§ **Task goal**:
One exact copy of the listing, minus the images, is the required answer.

§ **Data provided**:
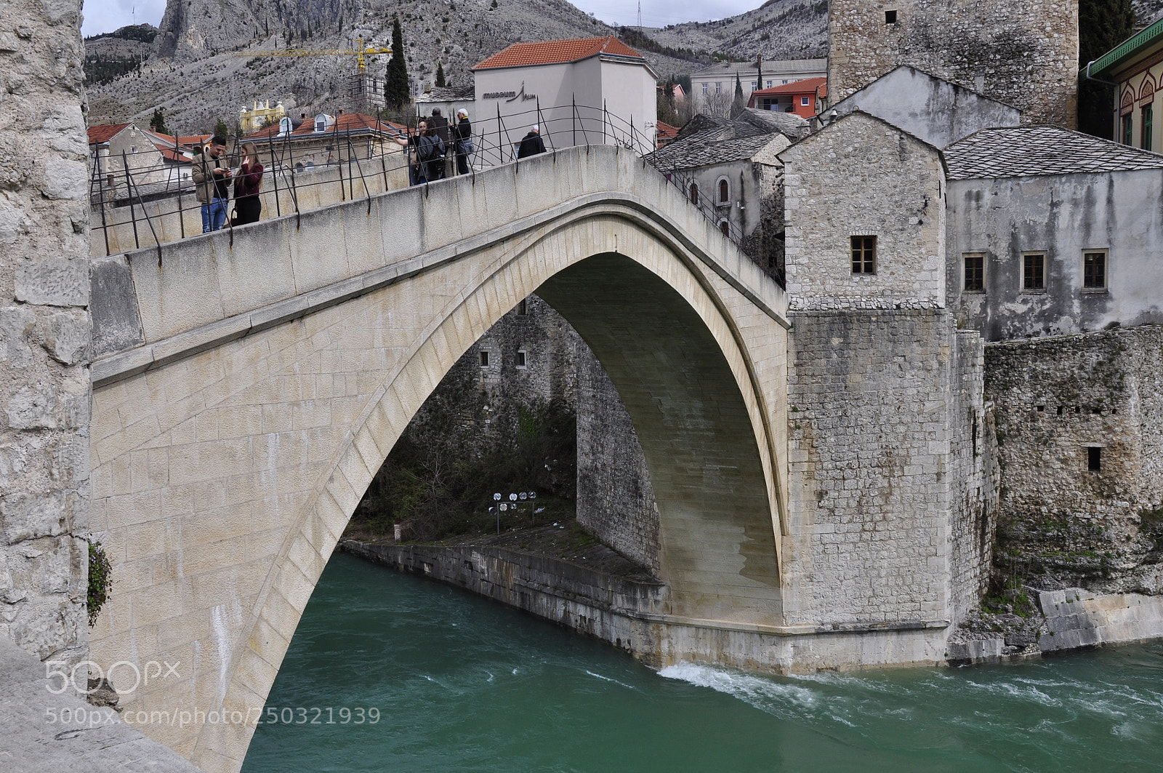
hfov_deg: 57.3
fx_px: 1065
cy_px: 386
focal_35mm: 33
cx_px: 582
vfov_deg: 39.9
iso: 200
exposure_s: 1/320
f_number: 10
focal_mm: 22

§ **Output of the exercise**:
hfov_deg: 57.3
fx_px: 1065
cy_px: 386
focal_35mm: 33
cx_px: 582
vfov_deg: 39.9
iso: 200
exposure_s: 1/320
f_number: 10
focal_mm: 22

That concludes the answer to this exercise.